WHAT YOU ARE ASKED TO DO - Each line in the material below, starting at the one that contains "staining shows strong" and ending at the one that contains "immunohistochemical staining in", should be repeated exactly; the pictures should not.

THE DATA -
==================================================

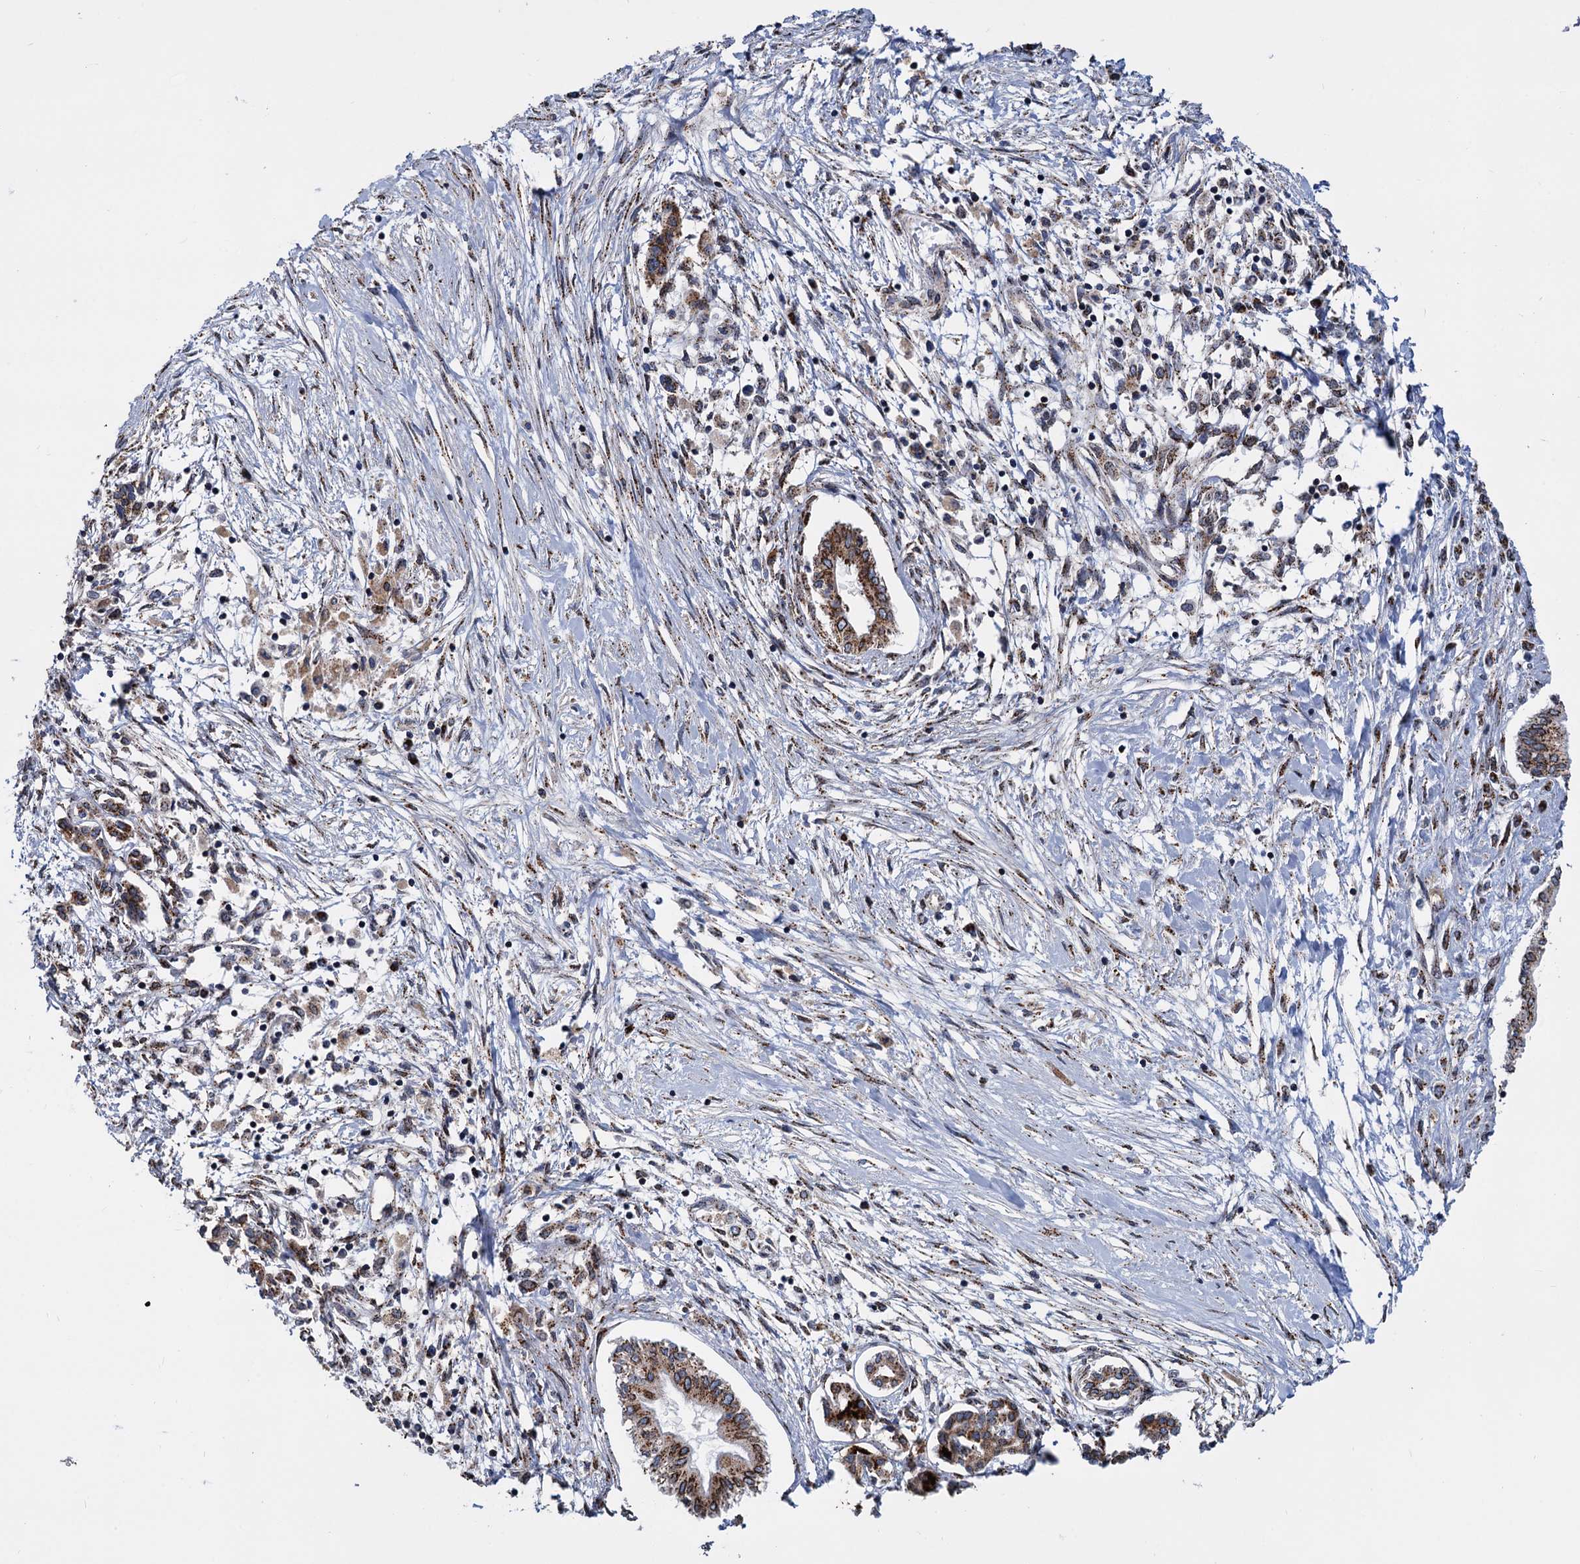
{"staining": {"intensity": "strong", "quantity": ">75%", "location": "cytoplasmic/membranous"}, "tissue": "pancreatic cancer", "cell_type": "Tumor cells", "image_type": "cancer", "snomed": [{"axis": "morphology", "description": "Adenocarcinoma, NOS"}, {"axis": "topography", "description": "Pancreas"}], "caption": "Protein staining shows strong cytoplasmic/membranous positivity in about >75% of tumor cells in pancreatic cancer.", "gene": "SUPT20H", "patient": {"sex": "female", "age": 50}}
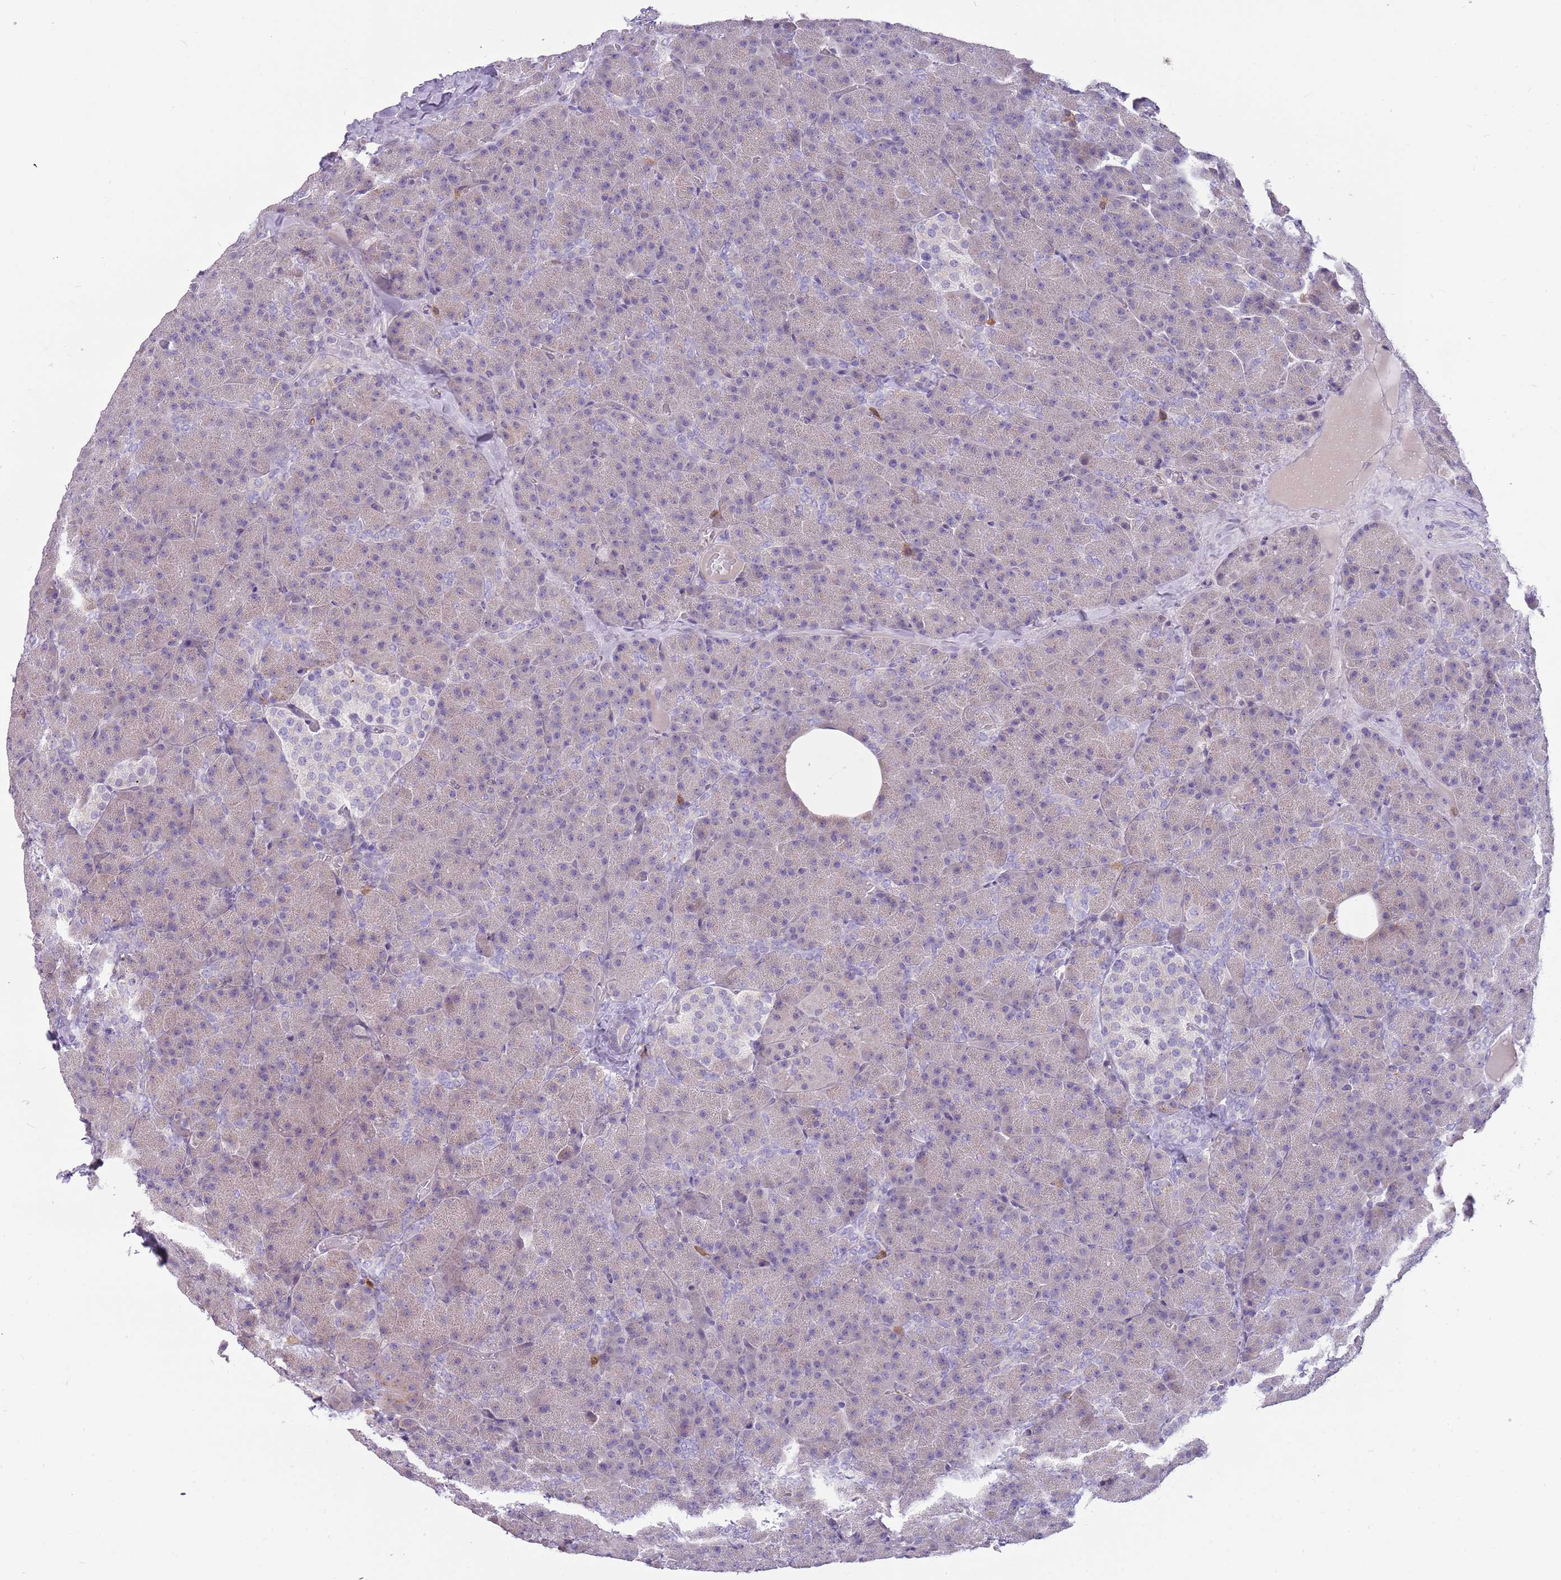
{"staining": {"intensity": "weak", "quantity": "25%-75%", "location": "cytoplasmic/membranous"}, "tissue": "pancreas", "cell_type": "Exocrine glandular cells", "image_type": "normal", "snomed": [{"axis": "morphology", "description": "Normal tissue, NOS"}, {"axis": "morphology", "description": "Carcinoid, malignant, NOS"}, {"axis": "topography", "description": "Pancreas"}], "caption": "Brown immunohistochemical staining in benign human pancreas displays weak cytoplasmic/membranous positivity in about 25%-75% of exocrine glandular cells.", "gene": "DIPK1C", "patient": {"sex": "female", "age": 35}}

==================================================

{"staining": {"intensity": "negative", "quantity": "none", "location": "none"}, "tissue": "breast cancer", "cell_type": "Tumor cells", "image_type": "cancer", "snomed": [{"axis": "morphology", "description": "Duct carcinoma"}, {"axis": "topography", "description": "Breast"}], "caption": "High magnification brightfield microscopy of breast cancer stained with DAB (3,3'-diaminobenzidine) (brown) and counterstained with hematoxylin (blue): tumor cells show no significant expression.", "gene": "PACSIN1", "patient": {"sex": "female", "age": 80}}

==================================================

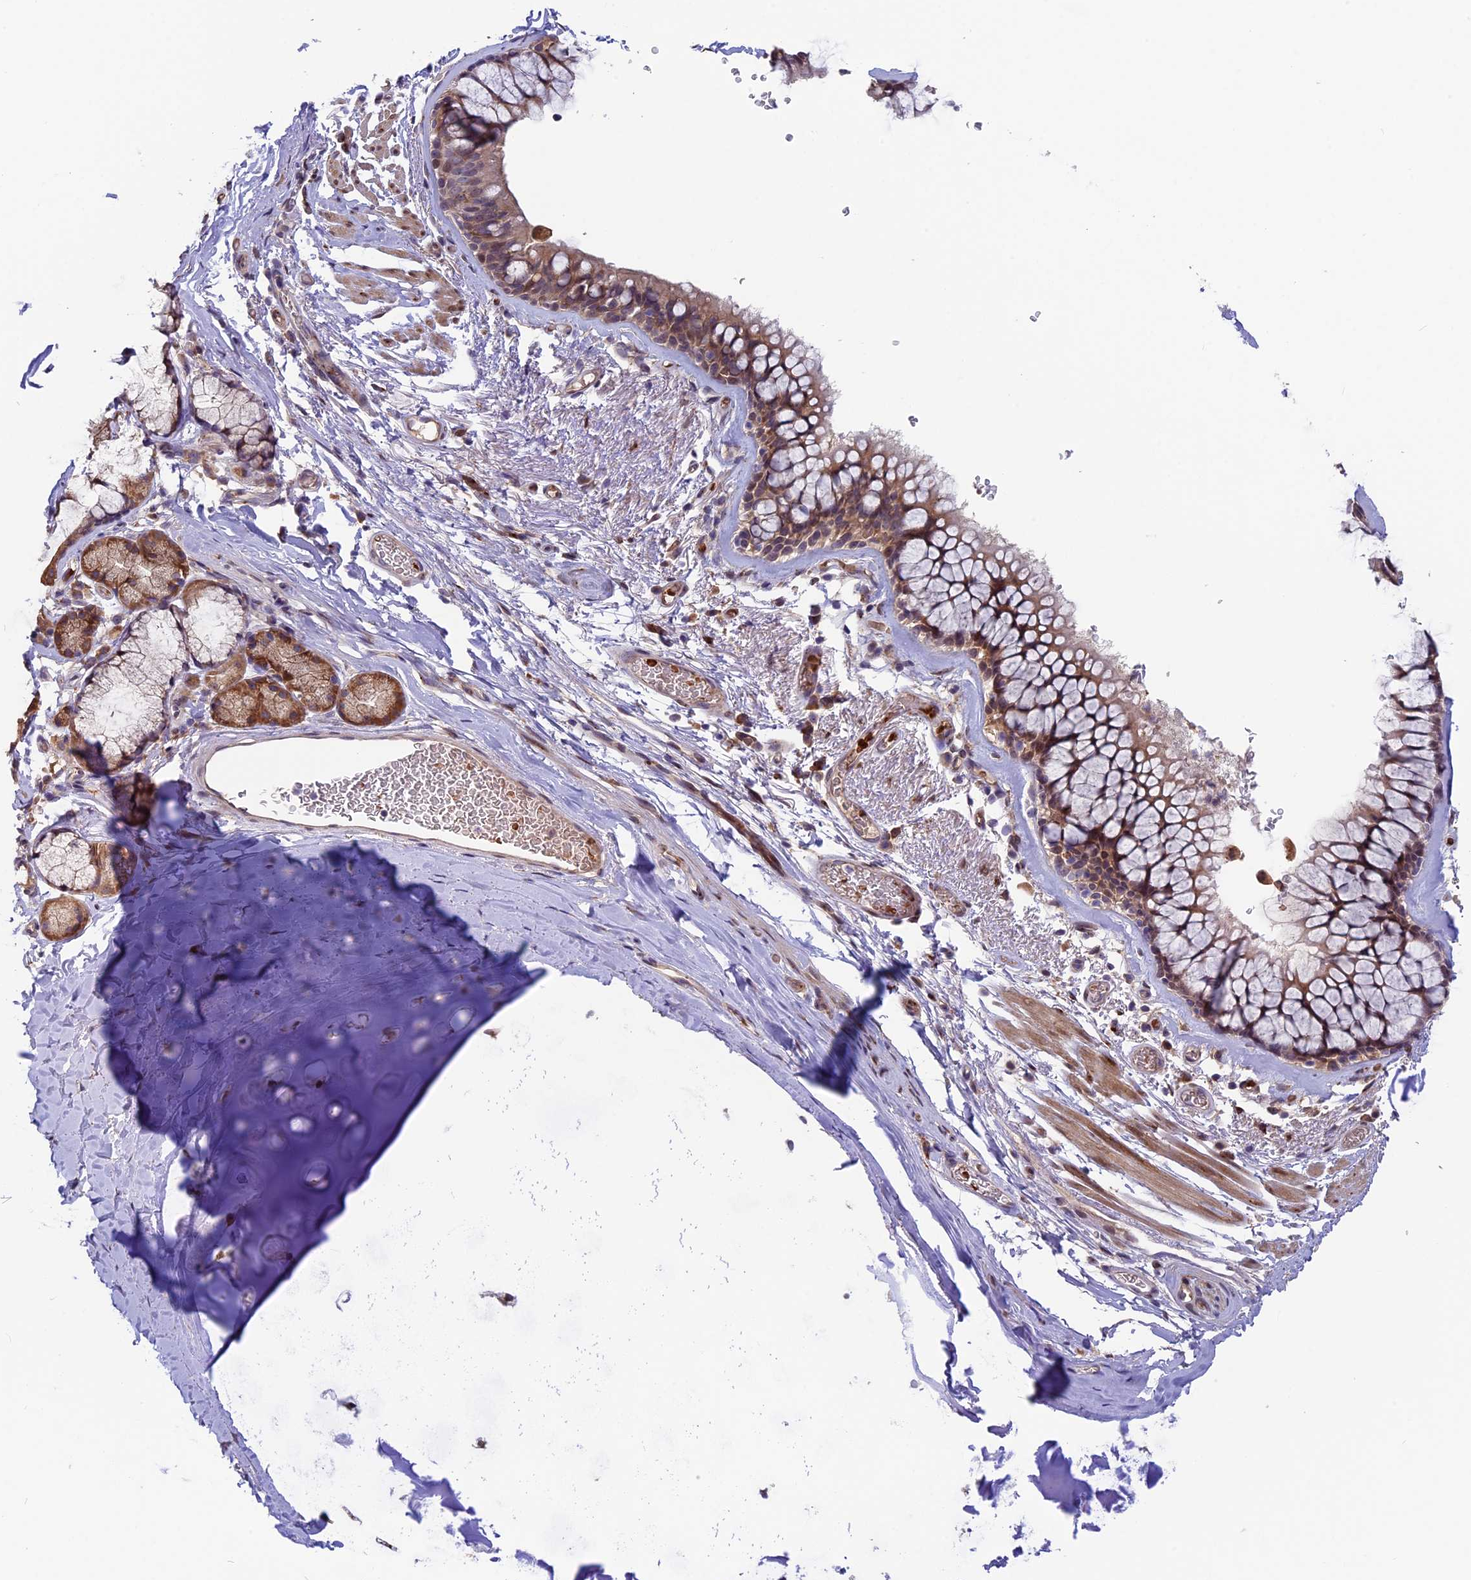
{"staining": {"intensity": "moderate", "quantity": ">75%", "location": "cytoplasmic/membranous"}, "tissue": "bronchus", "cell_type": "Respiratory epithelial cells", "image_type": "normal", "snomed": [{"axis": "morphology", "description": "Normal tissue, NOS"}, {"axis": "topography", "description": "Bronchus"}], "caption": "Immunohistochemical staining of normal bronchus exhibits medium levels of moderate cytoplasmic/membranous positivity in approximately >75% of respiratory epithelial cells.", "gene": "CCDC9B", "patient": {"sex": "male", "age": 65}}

==================================================

TASK SOLUTION -
{"staining": {"intensity": "strong", "quantity": ">75%", "location": "cytoplasmic/membranous"}, "tissue": "pancreatic cancer", "cell_type": "Tumor cells", "image_type": "cancer", "snomed": [{"axis": "morphology", "description": "Adenocarcinoma, NOS"}, {"axis": "topography", "description": "Pancreas"}], "caption": "Protein staining shows strong cytoplasmic/membranous positivity in about >75% of tumor cells in pancreatic cancer.", "gene": "SUPT20H", "patient": {"sex": "female", "age": 50}}
{"staining": {"intensity": "weak", "quantity": "25%-75%", "location": "cytoplasmic/membranous"}, "tissue": "pancreas", "cell_type": "Exocrine glandular cells", "image_type": "normal", "snomed": [{"axis": "morphology", "description": "Normal tissue, NOS"}, {"axis": "morphology", "description": "Carcinoid, malignant, NOS"}, {"axis": "topography", "description": "Pancreas"}], "caption": "Brown immunohistochemical staining in benign human pancreas displays weak cytoplasmic/membranous positivity in about 25%-75% of exocrine glandular cells.", "gene": "DIPK1C", "patient": {"sex": "female", "age": 35}}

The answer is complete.